![[CS logo]](../t.png)
CMSC 25000 - Artificial Intelligence
Winter 2004
Homework #2: Due January 20, 2004
Goals
Through this assignment you will:
- Implement search procedures.
- Understand the close interrelationships between different search procedures.
- Explore additional applications of search.
Background
Files for this homework assignment can be found
here
When trying to find cheap airfares, one often encounters itineraries and
routes that are convoluted to say the least. Here we exploring routing
through a hypothetical airline's system to locations that may be off the
beaten path. Any resemblance these routes bear to itineraries suggested
by on-line travel planners is purely coincidental.
The bulk of the code for this problem set can be loaded by airsearch.scm. The large data file is in airroutes.scm
The main search function is
(generalized-search start finish finish? merge-paths-into-queue how-many successors)
- start and finish are the starting and ending nodes of the search.
- finish? is a function that checks to see if the goal has been reached, and provides some abstraction in that check.
- merge-paths-into-queue is a function that determines how new paths are added to the queue.
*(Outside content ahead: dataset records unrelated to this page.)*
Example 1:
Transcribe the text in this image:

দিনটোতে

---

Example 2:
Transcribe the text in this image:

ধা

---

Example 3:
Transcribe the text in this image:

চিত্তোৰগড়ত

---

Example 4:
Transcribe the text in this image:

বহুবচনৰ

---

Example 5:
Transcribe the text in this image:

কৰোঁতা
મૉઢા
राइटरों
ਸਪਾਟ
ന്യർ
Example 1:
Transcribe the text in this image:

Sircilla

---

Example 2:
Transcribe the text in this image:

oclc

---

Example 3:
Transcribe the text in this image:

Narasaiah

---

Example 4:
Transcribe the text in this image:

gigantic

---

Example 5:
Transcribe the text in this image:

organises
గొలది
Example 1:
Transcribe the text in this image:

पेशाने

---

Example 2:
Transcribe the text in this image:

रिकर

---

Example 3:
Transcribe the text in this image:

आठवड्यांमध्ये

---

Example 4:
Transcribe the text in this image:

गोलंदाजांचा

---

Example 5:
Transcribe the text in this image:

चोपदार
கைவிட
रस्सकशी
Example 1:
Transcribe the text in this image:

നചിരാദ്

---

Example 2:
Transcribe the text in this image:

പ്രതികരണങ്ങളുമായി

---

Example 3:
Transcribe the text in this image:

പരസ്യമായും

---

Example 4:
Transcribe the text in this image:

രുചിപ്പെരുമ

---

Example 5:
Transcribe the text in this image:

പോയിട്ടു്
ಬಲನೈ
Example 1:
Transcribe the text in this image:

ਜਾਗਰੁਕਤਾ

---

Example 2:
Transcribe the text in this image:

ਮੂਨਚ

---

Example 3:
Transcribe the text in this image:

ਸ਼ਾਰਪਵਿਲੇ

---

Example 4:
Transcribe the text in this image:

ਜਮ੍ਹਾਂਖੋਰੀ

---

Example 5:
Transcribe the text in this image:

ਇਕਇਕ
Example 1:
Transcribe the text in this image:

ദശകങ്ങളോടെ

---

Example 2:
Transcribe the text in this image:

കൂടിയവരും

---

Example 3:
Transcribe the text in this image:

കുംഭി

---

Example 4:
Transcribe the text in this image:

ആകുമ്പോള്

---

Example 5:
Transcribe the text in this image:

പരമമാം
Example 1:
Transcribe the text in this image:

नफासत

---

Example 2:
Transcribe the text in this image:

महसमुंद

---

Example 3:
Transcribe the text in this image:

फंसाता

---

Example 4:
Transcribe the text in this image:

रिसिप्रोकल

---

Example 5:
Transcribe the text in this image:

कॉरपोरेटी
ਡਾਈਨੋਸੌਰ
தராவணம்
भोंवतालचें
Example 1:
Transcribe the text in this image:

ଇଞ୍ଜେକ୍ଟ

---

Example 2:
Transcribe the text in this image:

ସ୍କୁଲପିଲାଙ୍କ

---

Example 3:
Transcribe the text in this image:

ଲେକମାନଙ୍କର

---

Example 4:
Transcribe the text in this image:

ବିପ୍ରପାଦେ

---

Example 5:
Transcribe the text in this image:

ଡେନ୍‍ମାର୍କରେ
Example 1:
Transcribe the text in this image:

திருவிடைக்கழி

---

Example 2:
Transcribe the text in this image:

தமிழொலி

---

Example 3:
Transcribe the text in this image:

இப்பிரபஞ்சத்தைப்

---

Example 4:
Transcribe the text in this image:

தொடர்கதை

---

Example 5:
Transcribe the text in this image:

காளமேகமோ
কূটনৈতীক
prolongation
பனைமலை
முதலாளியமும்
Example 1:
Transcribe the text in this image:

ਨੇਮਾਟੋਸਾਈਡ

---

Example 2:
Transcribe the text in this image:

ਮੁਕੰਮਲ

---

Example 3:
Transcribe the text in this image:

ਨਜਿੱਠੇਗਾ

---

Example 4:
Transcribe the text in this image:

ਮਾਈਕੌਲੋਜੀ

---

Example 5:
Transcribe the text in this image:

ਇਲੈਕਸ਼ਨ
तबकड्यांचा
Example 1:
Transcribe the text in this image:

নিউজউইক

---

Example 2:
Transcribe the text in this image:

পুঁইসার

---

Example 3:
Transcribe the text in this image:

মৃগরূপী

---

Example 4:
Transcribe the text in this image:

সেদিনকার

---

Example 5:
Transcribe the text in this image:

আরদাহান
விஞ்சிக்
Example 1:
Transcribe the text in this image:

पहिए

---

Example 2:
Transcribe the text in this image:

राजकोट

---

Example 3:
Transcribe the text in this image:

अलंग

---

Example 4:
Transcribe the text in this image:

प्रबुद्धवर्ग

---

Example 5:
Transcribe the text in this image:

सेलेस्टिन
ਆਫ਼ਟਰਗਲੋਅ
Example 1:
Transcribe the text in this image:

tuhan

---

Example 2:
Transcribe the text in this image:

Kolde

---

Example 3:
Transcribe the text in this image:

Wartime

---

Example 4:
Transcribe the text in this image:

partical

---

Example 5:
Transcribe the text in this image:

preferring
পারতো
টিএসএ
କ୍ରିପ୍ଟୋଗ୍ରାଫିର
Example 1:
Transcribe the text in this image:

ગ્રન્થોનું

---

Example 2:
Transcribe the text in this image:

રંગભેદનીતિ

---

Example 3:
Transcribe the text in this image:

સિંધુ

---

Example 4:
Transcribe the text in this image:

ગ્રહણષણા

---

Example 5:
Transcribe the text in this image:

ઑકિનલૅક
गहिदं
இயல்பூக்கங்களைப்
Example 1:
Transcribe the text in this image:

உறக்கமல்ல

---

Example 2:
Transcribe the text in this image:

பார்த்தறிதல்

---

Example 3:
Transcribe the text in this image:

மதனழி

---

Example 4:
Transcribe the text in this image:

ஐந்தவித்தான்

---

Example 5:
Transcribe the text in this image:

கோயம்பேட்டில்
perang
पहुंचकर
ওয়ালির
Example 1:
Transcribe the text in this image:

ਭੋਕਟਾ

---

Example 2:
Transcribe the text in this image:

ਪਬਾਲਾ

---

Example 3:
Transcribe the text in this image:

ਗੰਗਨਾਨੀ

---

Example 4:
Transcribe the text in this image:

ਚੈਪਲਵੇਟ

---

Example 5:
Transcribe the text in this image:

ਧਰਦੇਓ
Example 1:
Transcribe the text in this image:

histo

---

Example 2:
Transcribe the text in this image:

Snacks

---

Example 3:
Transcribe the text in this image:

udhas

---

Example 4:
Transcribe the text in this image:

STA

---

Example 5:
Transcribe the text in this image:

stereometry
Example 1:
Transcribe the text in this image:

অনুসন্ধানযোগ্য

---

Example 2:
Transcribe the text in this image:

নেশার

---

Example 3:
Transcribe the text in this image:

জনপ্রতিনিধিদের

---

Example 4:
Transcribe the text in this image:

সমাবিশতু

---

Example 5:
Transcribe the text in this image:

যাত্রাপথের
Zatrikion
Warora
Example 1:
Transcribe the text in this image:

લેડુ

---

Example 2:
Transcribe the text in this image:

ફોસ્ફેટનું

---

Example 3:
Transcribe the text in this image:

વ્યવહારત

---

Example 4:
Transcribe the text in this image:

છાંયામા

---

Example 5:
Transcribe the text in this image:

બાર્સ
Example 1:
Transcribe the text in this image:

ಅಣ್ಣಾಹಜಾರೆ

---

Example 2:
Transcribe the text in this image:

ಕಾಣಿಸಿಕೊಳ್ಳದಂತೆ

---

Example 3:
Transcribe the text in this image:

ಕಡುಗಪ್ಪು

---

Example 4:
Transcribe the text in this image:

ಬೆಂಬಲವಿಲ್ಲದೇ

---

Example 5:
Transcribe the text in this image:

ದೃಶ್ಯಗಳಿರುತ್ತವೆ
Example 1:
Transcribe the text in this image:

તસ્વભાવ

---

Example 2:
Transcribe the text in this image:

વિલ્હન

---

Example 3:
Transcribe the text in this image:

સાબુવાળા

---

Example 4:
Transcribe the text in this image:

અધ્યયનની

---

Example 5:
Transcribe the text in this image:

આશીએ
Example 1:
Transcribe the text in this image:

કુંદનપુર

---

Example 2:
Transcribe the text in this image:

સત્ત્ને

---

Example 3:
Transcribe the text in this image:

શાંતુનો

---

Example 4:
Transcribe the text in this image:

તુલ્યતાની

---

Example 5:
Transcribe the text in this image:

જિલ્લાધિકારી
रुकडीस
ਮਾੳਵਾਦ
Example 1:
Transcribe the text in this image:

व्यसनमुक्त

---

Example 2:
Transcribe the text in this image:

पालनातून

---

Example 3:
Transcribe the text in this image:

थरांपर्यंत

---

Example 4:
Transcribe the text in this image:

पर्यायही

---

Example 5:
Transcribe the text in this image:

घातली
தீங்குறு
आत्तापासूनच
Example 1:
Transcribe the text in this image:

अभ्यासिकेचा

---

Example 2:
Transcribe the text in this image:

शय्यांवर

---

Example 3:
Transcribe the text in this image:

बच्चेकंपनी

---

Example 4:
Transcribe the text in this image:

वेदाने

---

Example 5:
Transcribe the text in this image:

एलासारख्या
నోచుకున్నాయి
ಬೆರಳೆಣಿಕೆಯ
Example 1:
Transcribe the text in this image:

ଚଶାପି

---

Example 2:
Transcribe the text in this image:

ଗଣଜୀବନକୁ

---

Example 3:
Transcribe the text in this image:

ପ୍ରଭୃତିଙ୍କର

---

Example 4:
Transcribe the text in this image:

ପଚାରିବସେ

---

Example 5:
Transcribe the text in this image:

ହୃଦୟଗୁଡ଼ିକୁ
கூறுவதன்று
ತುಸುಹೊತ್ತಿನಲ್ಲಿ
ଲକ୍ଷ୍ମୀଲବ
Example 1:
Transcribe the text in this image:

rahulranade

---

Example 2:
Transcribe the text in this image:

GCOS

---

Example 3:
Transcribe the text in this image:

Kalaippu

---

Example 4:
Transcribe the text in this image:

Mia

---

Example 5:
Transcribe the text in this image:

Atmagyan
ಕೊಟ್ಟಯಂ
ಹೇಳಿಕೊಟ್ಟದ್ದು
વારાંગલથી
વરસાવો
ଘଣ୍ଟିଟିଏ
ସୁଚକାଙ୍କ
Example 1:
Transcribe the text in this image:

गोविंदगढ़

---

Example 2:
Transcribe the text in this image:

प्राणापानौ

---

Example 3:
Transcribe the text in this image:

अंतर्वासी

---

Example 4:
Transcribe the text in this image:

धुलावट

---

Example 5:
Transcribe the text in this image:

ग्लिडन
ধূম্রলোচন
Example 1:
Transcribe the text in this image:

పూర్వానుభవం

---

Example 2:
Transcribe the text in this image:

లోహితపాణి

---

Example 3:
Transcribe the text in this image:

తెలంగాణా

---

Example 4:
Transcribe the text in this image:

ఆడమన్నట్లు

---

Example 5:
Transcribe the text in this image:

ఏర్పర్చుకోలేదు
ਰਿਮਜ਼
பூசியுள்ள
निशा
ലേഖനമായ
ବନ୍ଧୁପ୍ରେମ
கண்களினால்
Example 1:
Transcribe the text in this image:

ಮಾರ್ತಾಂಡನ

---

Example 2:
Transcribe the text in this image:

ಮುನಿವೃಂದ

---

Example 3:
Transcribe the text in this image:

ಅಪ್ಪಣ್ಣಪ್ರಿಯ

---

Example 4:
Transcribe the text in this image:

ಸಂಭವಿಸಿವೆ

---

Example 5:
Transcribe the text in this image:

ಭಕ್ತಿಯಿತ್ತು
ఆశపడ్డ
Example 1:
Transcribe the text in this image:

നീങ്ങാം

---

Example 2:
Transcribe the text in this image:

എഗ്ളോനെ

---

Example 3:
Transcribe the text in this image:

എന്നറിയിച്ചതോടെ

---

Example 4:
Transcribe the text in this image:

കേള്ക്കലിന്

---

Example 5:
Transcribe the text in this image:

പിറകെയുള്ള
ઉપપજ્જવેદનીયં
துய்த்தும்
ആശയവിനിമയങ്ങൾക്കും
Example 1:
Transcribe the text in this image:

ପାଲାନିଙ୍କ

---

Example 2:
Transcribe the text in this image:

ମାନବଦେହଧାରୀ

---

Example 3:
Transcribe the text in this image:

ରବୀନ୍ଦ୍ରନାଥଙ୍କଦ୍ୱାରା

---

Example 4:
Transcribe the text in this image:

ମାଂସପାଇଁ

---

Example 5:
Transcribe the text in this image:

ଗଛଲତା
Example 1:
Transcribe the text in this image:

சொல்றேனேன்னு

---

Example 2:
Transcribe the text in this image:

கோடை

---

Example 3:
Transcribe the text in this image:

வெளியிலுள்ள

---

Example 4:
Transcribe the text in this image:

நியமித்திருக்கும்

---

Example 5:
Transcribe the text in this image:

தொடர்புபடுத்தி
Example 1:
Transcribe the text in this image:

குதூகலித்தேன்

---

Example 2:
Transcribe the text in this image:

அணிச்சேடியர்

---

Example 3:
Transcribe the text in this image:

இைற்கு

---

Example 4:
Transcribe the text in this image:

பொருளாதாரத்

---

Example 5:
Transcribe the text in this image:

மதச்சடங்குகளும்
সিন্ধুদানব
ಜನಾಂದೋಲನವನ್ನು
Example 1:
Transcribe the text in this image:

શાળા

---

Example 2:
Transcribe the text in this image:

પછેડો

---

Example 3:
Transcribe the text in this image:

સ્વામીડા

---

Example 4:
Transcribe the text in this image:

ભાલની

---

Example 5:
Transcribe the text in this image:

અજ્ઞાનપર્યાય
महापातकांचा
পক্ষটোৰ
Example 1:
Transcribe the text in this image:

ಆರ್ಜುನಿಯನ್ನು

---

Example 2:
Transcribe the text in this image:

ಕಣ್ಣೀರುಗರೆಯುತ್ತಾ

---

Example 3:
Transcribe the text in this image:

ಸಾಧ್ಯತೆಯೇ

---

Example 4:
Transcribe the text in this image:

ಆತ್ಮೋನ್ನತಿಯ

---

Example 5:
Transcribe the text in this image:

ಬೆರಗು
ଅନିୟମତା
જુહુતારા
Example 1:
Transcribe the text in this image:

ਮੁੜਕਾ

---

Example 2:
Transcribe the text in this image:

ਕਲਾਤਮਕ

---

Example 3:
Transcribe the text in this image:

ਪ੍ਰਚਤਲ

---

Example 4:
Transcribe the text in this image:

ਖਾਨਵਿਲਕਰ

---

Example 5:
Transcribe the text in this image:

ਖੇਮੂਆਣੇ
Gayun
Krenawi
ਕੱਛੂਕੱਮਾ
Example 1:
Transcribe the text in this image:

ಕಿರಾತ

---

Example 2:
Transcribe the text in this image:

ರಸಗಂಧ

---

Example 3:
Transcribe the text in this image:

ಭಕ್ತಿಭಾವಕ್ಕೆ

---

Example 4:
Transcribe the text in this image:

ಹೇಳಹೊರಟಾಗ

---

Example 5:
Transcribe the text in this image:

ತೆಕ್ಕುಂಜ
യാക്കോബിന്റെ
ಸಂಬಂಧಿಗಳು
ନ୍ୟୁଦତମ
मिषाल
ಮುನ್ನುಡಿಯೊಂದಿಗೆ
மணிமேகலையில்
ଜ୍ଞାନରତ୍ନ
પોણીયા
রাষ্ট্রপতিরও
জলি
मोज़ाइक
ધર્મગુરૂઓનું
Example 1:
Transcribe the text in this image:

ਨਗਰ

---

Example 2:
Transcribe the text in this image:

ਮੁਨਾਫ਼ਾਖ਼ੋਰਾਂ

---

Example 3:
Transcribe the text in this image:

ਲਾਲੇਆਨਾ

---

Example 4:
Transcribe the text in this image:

As you should recall from lecture, this component has a great deal of impact on what type of search is implemented.
- how-many is either all or an integer indicating how many paths to find.
- successors is a function that computes the way in which a path is extended.
The main data abstractions are as follows:
- An airport consists of its name, its (approximate) latitude and longitude in integer values, and the names of those airports in connects to. E.g.
(chicago-midway 88 132 indianapolis detroit bwi las-vegas orlando)
The variable *data* is bound to a list of airports.
- path is a list of airport names.
- queue is the list of paths currently being explored.
Problem 1
Since we are searching a graph rather than a tree, there are some additional
details that must be handled. To explore one of these difficulties try
the following simple search: (step-by-step '(chicago-midway)). This function incrementally and interactively extends the search path.
Press 'y' a few times to observe its behavior.
What problem you observe?
Fix the problem in extend-path and hand in your code
and the output of a run on the above example to demonstrate that it works.
Problem 2
The source code contains a stub for the depth-first procedure.
Complete the implementation, debugging your code on the test data.
When it works, run your completed code on (depth-first 'newark 'san-francisco using the
(loadrealdata) to load the real data.
Turn in your modification of depth-first and the verbose
output for the above run.
Problem 3
In class we discussed the relationship between depth-first and breadth-first
search. We also know how irritating it is to have a large number of
connecting flights, and would like to find the route with the fewest hops.
Implement a function breadth-first. Debug using the
small test data set.
When your code is operational, load the real data and run
(breadth-first 'newark 'san-francisco). Hand in your function code,
and the verbose output from the run.
Problem 4
Just finding a route is useful, but we'd really prefer to find the
SHORTEST route efficiently.
Implement a version of a-star search. Run your
version of a-star on the above example.
Consider using a hash table to implement dynamic programming.
You will probably need to modify some of the data abstractions
since we are now concerned with path costs as well. We have included
a function straight-line-distance to aid in your search.
The library loaded at the top of the code should also import a quicksort function.
What differences are there? What savings do you gain?